Y esto no se debe a una mera alineación de astros, sino a un trabajo concienzudo de las canteras nacionales en primer lugar (donde destaca la labor de las federaciones sueca, española y francesa, además de las asociaciones o “Unions” de las islas Británicas) y, por supuesto, de un Ladies European Tour que, aunque no pueda competir de igual a igual con las bolsas de premios del LPGA Tour, sí es capaz de plantarle cara en fechas (y, por ende, en oportunidades de juego para sus golfistas) y lleva desde 2005 por encima de las 20 citas anuales y con los últimos años estabilizado en torno a los 25 o 26 torneos después de tocar fondo con las 10 pruebas de 1998. Y todo ello gracias al duro trabajo, entre otros, de la española Alexandra Armas, nombrada directora ejecutiva del LET en 2005, y de su equipo.
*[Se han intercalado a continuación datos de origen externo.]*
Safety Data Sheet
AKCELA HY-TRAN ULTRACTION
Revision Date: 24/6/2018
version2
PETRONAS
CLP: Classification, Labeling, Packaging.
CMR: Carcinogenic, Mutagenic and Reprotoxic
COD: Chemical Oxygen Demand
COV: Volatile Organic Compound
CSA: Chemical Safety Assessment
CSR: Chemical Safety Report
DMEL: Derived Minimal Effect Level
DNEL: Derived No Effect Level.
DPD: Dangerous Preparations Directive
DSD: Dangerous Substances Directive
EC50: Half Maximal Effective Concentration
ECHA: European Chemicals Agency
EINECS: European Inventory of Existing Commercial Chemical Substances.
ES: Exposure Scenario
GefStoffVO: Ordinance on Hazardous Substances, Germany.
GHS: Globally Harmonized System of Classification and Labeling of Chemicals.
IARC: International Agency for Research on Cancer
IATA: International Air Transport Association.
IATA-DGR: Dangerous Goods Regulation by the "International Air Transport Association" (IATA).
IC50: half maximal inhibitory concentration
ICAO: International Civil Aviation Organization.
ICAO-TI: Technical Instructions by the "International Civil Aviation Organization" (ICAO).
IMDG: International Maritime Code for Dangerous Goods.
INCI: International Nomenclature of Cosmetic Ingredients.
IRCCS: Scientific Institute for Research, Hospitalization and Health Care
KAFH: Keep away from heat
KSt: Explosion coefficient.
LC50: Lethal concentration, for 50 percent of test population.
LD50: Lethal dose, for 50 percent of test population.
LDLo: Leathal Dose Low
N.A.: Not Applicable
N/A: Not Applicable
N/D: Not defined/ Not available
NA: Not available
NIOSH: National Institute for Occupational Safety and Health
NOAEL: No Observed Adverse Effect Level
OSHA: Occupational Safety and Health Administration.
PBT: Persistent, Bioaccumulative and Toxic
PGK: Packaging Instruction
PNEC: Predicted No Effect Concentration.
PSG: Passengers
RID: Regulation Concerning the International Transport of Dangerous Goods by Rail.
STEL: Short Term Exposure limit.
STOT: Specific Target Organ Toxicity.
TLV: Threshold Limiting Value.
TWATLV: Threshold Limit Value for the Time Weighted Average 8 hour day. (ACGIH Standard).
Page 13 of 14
Además de su crecimiento en el Ladies European Tour, las europeas también han demostrado que son capaces de jugar y ganar en territorio “hostil” y, de hecho, han logrado plantar cara a la ofensiva asiática con las mismas garantías que las estadounidenses. Si damos un rápido repaso, en 2011 encontramos tres estadounidenses (Lincicome, Lewis y Thompson) y tres europeas (Gal, Hjorth y Pettersen) con victorias en el LPGA Tour.

Pese a esta exposición, cabe sospechar que no viviremos un cambio de tercio tan radical como el producido en la Ryder Cup: gracias a la presencia de las asiáticas y al mayor potencial económico (aunque el LPGA Tour esté viviendo ciertas dificultades para encontrar patrocinadores y lleve varios años reduciendo su calendario) los planteles de sus torneos son más potentes y, como sucedía con sus contrapartidas masculinas hasta este último año, el desequilibrio en puntos para el ránking mundial entre el LPGA Tour y el LET sigue siendo notable, algo que se refleja en el escalafón.

Por otro lado, las estadounidenses están mucho más cohesionadas a la hora de representar a su país que sus homólogos masculinos, una dificultad añadida en una competición que exalta los valores nacionales (o supranacionales, en el caso de Europa) como la Solheim Cup.

Aun así, y después del despliegue de juego de las europeas en Killeen Castle, no es descabellado mirar al futuro con esperanza.